Attila Gökçe

Attila Gökçe

agokce@milliyet.com.tr

Tüm Yazıları

Sanki Kharkiv’de hiç bir şey olmamış gibi... Milli Takım hem yenilginin kırıklığını atmış üzerinden, hem de yenilenmiş kadrosuyla oyuna ortak olmuştu. Kuşkusuz Eskişehir’deki futbolseverler de çocukların yelkenine rüzgar üflemişti.

Mircea Lucescu, dün sahaya çıkardığı on birle daha iyi paslaşan, Hırvatistan’a karşı kanatlardan ve ortadan yüklenen yeni bir kimlik yaratmıştı. Cenk Tosun’la Burak Yılmaz’ı aynı kadroda görenler çift santrfor oynayacağımızı bekliyordu. Ancak Cenk Tosun sağ kanatta önde oynayarak hücumda farklı bir görev üstlendi. Çağlar Söyüncü, özellikle defanstan oyun kurarak çıkıp orta alanda Nuri-Oğuzhan ikilisinin daha yaratıcı bir oyun oynamasına yardımcı oldu. Ne var ki soldan Caner’in yaptığı ortalar, ortadan dikey hücum denemeleri istediğimiz etkinliği oluşturmaya yetmedi.

Haberin Devamı

Bazen forvet oyuncularının iyi niyetle savunma görevleri üstlenmesi ekstra rizikolar da yaratıyor.
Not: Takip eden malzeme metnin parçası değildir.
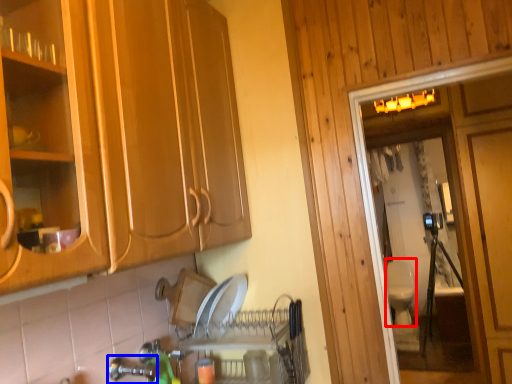
Question: Which of the following is the farthest to the observer, toilet bowl (highlighted by a red box) or faucet (highlighted by a blue box)?

Choices:
 (A) toilet bowl
 (B) faucet

Answer: (A)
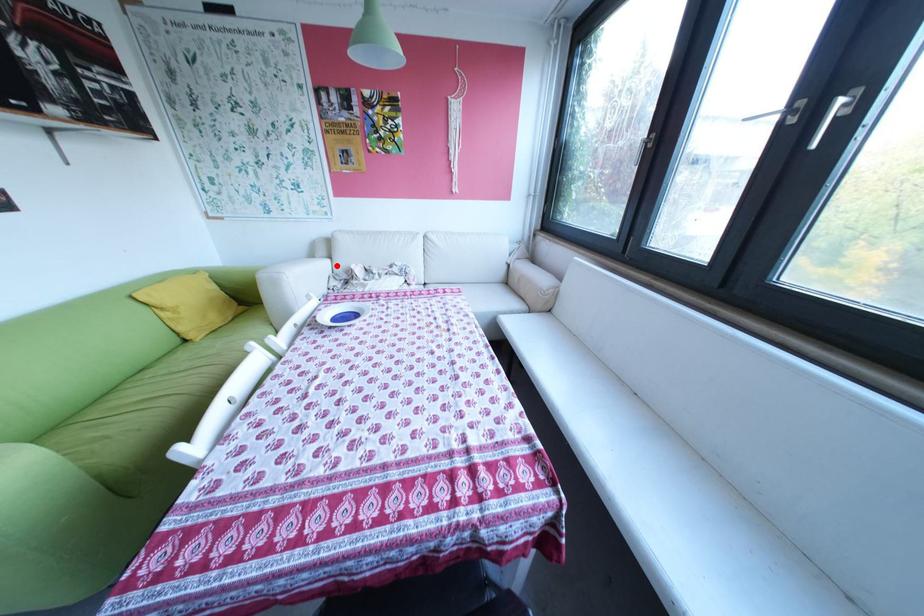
Modric’in serbest vuruşunda Burak Yılmaz’ın kale ağzındaki müdahalesi - topun elle temasından - bir penaltı gerektiriyordu. Kassai aleyhimize penaltıyı vermedi. (Acaba vicdanen İspanyolların borcunu mu ödüyordu?)

Her neyse... Lucescu’nun on biri ikinci yarıda daha etkin girişimlerde bulunur, diye beklerken bir ara baktık Hırvatistan bizim yarı alanımızda adeta at oynatıyordu.

Volkan’ın kurtarışları, savunmanın hamleleri ya da dışarı vurulan toplarla golü yemekten kurtulduk.

Luce’nin Arda-Emre Mor, Burak-Ozan Tufan değişiklikleri yerindeydi. Emre Mor’la adam eksiltme becerimiz yükseldi.

Yoğun savunma önlemlerine karşı ceza alanında azalan gol şansımıza da farklı bir deneme ile sahip olduk. Oğuzhan’ın uzak şutunda top kaleciden dönünce Cenk Tosun özlenen golü atıverdi.

Sonrasında yine telaşlı, rakibe pozisyon veren ve ancak şanslı müdahalelerle golü önleyen bir oyun sergiledik.

Dün geceki galibiyet önemliydi. Onca gerilim, kavga, tartışma ve çatışmadan sonra sevinmek de galiba hakkımızdı.